A quien corresponda

A quien corresponda
Fotografía por: Jacobo Jurado

A quien corresponda

Yo la recuerdo a Stacy, una morena brasilera de cabello castaño, sonrisa enorme y ojos claros. La vi en el “Gran” Domus, un hostel anticuado y sucio en el corazón de San Telmo, un chiquero indeseable y malogrado, un sitio pésimo para recibir malas noticias. Era domingo en la noche de un marzo estruendoso, me encontraba solo entre sollozos con la cabeza clavada en medio de mis brazos y la amargura arropaba las viejas paredes de ese inhóspito y silencioso lugar. Mi abuela había muerto y yo intentaba reincorporarme por momentos, pero la culpa no lo permitía. Nunca le había dicho te amo y ese dolor nadie podía entenderlo.

Fue en el lapso de una de mis crisis repentinas que se enredaron sus dedos en mi pelo tosco y áspero. Alcé la mirada para ver quién era el osado que se atrevía a luchar contra mi tristeza y me vi reflejado en sus lentes grandes, pulidos como sus dientes. Eran inteligibles sus palabras que nadaban en un océano revuelto de portugués y español, pero intentaba decirme que todo iba a estar bien y se sentó a mi lado. No dijo nada en toda la noche, tampoco necesitaba más. Se sirvió un café dispuesta a enfrentar a mi nostalgia, como un soldado que combate una guerra impropia; no era su cruzada, pero me animaba a mantenerme en pie sin decir una sola palabra.

Le había visto pasear sus enormes y finas zancadas dos o tres veces en el piso mugriento del Domus. No sé nada de su vida, no conozco su edad, qué estudia o a qué dedica sus jornadas cariocas. Stacy sigue siendo una desconocida como aquel momento en el que me tendió su brazo como apoyo. En realidad ella nunca supo el motivo de mis lágrimas y no necesitó saberlo para pasar la noche en vela cerca de mí.

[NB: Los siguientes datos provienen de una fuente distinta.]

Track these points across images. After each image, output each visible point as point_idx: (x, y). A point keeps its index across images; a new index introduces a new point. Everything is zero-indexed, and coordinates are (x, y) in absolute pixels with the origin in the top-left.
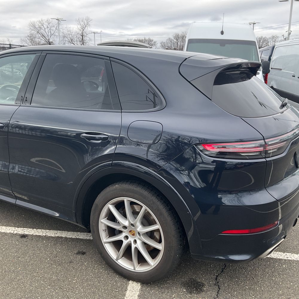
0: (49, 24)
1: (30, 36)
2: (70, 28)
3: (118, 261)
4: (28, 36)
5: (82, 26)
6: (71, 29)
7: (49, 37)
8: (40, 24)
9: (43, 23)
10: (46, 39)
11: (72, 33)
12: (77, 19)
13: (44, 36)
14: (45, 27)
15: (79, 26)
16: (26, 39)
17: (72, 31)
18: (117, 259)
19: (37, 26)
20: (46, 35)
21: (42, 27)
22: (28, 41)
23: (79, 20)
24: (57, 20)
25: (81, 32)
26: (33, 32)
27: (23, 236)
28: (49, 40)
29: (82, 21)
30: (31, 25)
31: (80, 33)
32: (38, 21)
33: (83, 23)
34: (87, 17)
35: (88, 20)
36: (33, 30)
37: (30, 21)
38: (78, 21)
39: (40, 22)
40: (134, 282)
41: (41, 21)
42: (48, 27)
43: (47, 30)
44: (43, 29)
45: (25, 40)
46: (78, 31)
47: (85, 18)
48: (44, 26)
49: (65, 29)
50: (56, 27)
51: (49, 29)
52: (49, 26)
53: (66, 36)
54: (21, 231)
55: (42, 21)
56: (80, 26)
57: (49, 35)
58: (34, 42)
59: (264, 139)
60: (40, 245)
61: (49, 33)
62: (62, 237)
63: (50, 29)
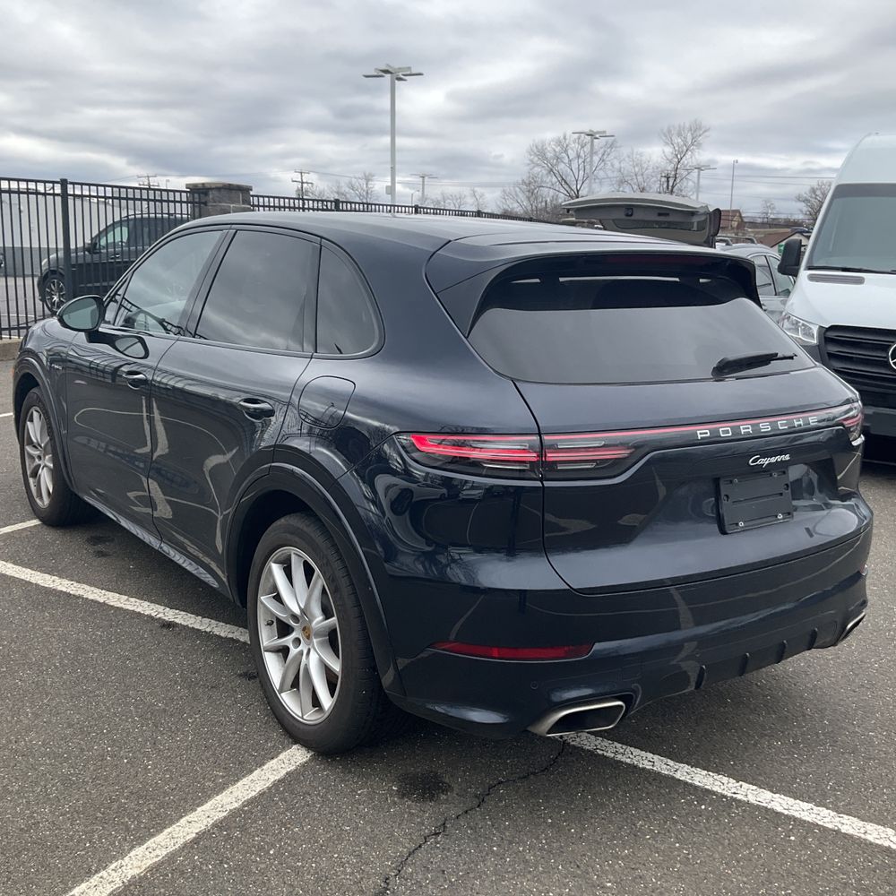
0: (582, 147)
1: (527, 182)
2: (641, 155)
3: (282, 694)
4: (523, 181)
5: (677, 148)
6: (644, 158)
7: (580, 183)
8: (558, 149)
9: (567, 146)
10: (569, 190)
11: (647, 169)
12: (665, 130)
13: (565, 182)
14: (572, 154)
15: (668, 150)
16: (516, 192)
17: (645, 166)
18: (281, 691)
19: (549, 155)
20: (570, 179)
21: (564, 155)
22: (521, 195)
23: (669, 131)
24: (588, 135)
25: (672, 165)
26: (537, 169)
27: (169, 625)
28: (578, 191)
29: (679, 135)
30: (535, 151)
31: (669, 168)
32: (553, 141)
33: (680, 140)
34: (696, 121)
35: (695, 131)
36: (538, 165)
37: (534, 140)
38: (667, 136)
39: (559, 143)
40: (304, 749)
41: (562, 137)
42: (579, 156)
43: (574, 166)
44: (566, 160)
45: (513, 193)
46: (663, 163)
47: (687, 125)
48: (570, 152)
49: (627, 159)
50: (600, 156)
51: (580, 161)
52: (582, 154)
53: (626, 179)
54: (170, 615)
55: (565, 138)
56: (671, 150)
57: (581, 178)
58: (536, 198)
59: (540, 434)
60: (187, 645)
61: (581, 173)
62: (238, 641)
63: (584, 162)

Son un poco más de las 2 a.m. en esta parte del mundo. Parece que el reloj se ha acelerado. He estado bajo este cielo rojo y sin luna hace un par de horas, desde cuando me he enterado de su muerte. ¿Mi compañía? Un par de auriculares mudos, no he puesto ninguna canción, y claro, la soledad infinita, más infinita con cada tic tac, imaginando algún valiente que lance una soga y me saque de este vacío.

He llegado a pensar que en algo he fallado, ¿he sido tan perverso?, me siento culpable con mi pena, ¿merezco tan poco? ¿Por qué la aludo entonces? Me siento solo, con el mismo dolor de hace un par de años. Sé de muchos a los que los venció el orgullo y a otros tantos que se han vestido de indolentes. Son pocos los pasos para asistir a mi rescate, pero nadie los ha andado; son pocos los tactos para escribir un mensaje y nadie lo ha intentado; son pocos los segundos para expresar un aliento, pero no hay nadie dispuesto a “perder” el tiempo. Es cierto, no hay ningún barco que los acerque hasta mi orilla y hay playas más atractivas que la mía.

Hoy manifiesto mi fastidio al borde del abandono. Ya no espero nada, no espero a nadie. Me consuela recordar que un día una extraña se sumió en mi desconsuelo para intentar salvarme.